PAGE EXCERPT
=== Section Start ===

An Interview with Columbia Professor Assaf Moghadam

Interviewed by Alexa Boncimino

Professor Moghadam currently teaches a course at Columbia titled Insurgencies and Civil War in the department of Political Science. 

Professor Moghadam is also a Professor at the Interdisciplinary Center Herzilya, Israel.  Previously, he was a fellow at the Combating Terrorism Center at West Point.  He specializes in research on terrorist organization.  In this interview, we spoke briefly on his research regarding Global Jihad and the evolution of terrorist cooperation. 

I have greatly enjoyed his course and I find his research on the globalization of terror organizations fascinating.  Particularly, the impact of terrorist evolution on counter terrorism strategy. For those who are interested, Professor Moghadam is currently conducting research on proxy wars.

Would you want to give a brief introduction to yourself and your work?

“My name is Professor Moghadam. I am a visiting associate professor here, spending two years at Columbia University. My Home Institution is the Interdisciplinary Center Herzilya where I used to direct the master’s program in government. The focus of my research is terrorism, civil wars, and insurgency. And I’m particularly interested research wise in the dynamics within and between terrorist actors.”

And how did you first become interested in the topic?

“I’ve always been fascinated with international relations.  Growing up in Germany, I was particularly fascinated with the Red Army Faction, which was a left wing militant Marxist Revolutionary Organization active in the late sixties all the way until the 1980s. I was very fascinated with the Red Army Faction because of the combination of their left wing ideology on the one hand and their anti-Semitic leanings on the other. Being Jewish, I was always fascinated by left wing antisemitism.  So that’s what initially sparked my interest in the Red Army Faction.

=== Section End ===

GIVEN INFORMATION
=== Section Start ===

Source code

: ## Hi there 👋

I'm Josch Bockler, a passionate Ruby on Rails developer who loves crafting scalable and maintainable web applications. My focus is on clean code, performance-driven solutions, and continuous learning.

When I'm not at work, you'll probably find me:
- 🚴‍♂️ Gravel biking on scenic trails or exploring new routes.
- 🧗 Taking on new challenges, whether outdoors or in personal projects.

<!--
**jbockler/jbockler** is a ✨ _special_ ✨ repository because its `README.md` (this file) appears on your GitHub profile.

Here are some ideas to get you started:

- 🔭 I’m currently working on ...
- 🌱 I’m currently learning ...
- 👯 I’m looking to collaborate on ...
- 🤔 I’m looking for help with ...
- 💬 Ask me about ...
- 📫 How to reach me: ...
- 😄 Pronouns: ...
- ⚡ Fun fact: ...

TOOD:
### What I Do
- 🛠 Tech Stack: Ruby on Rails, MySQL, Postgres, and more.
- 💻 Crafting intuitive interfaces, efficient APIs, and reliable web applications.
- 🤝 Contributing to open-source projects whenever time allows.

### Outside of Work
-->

=== Section End ===

PROBLEM A
Answer these about the interview with Assaf Moghadam:
(i) What course does he teach at Columbia?
(ii) Where was he a fellow before?
(iii) Which program did he once direct at his home institution?
PROBLEM B
Extend the interview with Assaf Moghadam, picking up right after its last sentence.
The records aren't needed for these tasks.

ANSWER SPACE A
(i) Insurgencies and Civil War, in the department of Political Science.
(ii) The Combating Terrorism Center at West Point.
(iii) The master's program in government at the Interdisciplinary Center Herzilya.

ANSWER SPACE B
That led to a much broader interest in Milton actors and Militant Ideologies. The other big event that helped spark my interest in terrorism was when I did my undergraduate degree, at the Hebrew University of Jerusalem, between 1994 and 1996.  A period which coincided with the first kind of major wave of suicide bombings. I lived in Jerusalem at the time, so I became very interested in the motivations of suicide bombers and that sparked a lifelong interest in terrorism.”

Interesting, you said you first became interested in analyzing motivations of suicide bombers, what would you say the root of that motivation is?

“Initially when I started to examine suicide bombers, the conventional wisdom was that they do it because they are humiliated because they suffer from grievances. And I certainly think that’s part of the answer. But, what I did in my research was try to look in a much more holistic fashion at different levels of analysis. I think that when looking at terrorism in general and looking at suicides bombers in particular, there is a much broader holistic understanding that requires looking at this issue from multiple levels of analysis.

It is not just about understanding the individual level of what motivates individuals in terms of their grievances and their backgrounds, but it is also about looking at the organizational level — so understanding terrorist tactics, strategies, and how terrorists are sometimes enticed to act or provoked to act as a result of the interaction that they have with the government.  Then also looking at a third level, apart from the individual and organizational level at a much broader kind of environmental level. So my interest in suicide terrorism is really kind of a much more general approach of examining terrorism based on different levels of analysis.”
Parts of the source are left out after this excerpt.